Don Rosenberg, another outstanding talent at the BJ, as classical critic, understands my Dayton situation. He was shoved out the door by the PD, where he went from the BJ, because he had the audicity to not bow to the greatness of EVERYTHING the Cleveland Orchestra did in his assessments. Powerful people talked to powerful people at the PD and Don was bounced for giving his honest, expert opinion.

So Don and I both paid a price for our principles, but abandoning them would be a far worst mistake. Sometimes you have to take one for the team. Don and I did. 

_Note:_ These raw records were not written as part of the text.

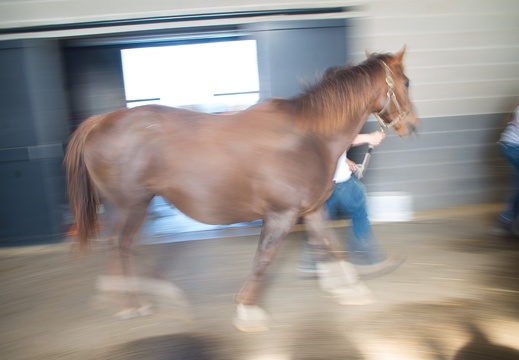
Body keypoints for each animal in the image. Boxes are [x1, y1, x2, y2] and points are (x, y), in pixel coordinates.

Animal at [65, 47, 420, 332]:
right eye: (405, 82)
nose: (413, 125)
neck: (308, 137)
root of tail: (101, 121)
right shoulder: (280, 214)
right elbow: (263, 258)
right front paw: (248, 311)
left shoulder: (312, 209)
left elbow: (329, 246)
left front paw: (350, 290)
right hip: (132, 204)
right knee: (120, 244)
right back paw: (135, 301)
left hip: (129, 205)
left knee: (121, 245)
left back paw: (135, 297)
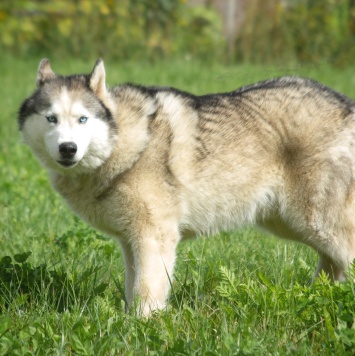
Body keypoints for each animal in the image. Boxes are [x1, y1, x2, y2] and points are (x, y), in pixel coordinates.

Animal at [18, 59, 355, 318]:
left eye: (82, 119)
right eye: (51, 119)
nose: (68, 149)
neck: (126, 143)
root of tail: (346, 104)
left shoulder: (155, 237)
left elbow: (146, 291)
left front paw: (140, 327)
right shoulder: (130, 241)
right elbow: (132, 288)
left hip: (314, 222)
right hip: (288, 223)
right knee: (332, 265)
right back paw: (315, 297)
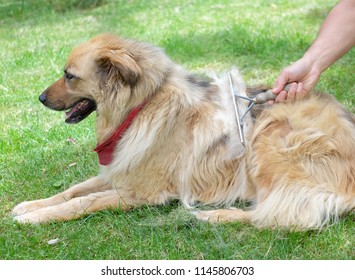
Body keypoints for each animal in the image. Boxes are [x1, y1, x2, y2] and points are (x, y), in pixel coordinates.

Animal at [11, 33, 355, 230]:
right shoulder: (121, 169)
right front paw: (31, 205)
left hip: (270, 139)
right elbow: (73, 190)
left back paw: (216, 216)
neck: (142, 106)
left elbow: (85, 202)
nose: (39, 98)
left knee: (288, 215)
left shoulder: (142, 192)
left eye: (69, 75)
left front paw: (34, 218)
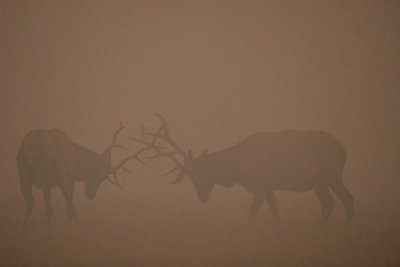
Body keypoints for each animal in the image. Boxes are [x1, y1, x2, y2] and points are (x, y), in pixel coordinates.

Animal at [17, 123, 152, 226]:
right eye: (100, 175)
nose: (91, 195)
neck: (78, 163)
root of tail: (32, 147)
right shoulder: (69, 178)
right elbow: (69, 203)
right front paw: (75, 223)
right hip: (50, 174)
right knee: (50, 204)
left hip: (23, 174)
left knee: (30, 201)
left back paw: (25, 225)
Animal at [140, 114, 354, 225]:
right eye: (191, 178)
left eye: (204, 173)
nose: (203, 198)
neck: (238, 171)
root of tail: (343, 146)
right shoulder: (268, 187)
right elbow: (275, 212)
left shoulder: (261, 184)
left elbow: (251, 214)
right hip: (319, 182)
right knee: (329, 202)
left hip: (332, 175)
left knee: (346, 197)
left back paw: (343, 227)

The late chief honcho of BJ Composing Room once told me, “I’m not that great. I look good because the printers make me look good.”

I took that to heart. People all around me for 43 years made me look good, including the printers. Because I was a coal miner’s son I didn’t look down on them for getting their hands dirty and not having a college degree, as I did from West Virginia University School of Journalism.

When management broke up the State Desk and formed a Metro desk because loyalty to and from Pat galled them, I was exiled to the Composing Room to oversee printers putting the hot type into the pages.

Terry Dray and Red Reeves, learning of my precarious job situation (Bob and Al had suggested that maybe I would be happier seeking employment elsewhere; I joined the Guild instead because they breached the pact I made with Maidenburg), they said: “Don’t worry. We’ll take care of you.”

EVERY time I was Makeup Editor on Saturday night the BJ went in early. When I was on vacation and someone else replaced me the Sunday BJ  went in late.

Bob and Al called me in, complimented me on my Makeup Editor work, and said: “Maybe you were just a square peg in a round hole.” Easier than saying “We were wrong to split up you, Pat and Harry,” who also were isolated after the State Desk blowup.

The State Desk wake party was proof of the love and respect that everyone, from Pat to the reporters, had for each other.

Dave and wife Gina White spent many Februaries in reunions on Siesta Key, on Sarasota’s border, where My Mona Lisa and I showed up for a month year after year. Dave and Gina owned a home near there.

 

I've got a longing way down in my heart
For that old gang that has drifted apart
They were the best pals that I ever had
I never thought that I'd want them so bad
Gee but I'd give the world to see
That old gang of mine

I just made that up, right?

Sing along with Mitch Miller. Get it?


Composer Ray Henderson and lyricysts Billy Rose and Mort Dixon and vaudeville’s Van and Schenck can fill you if it you don’t.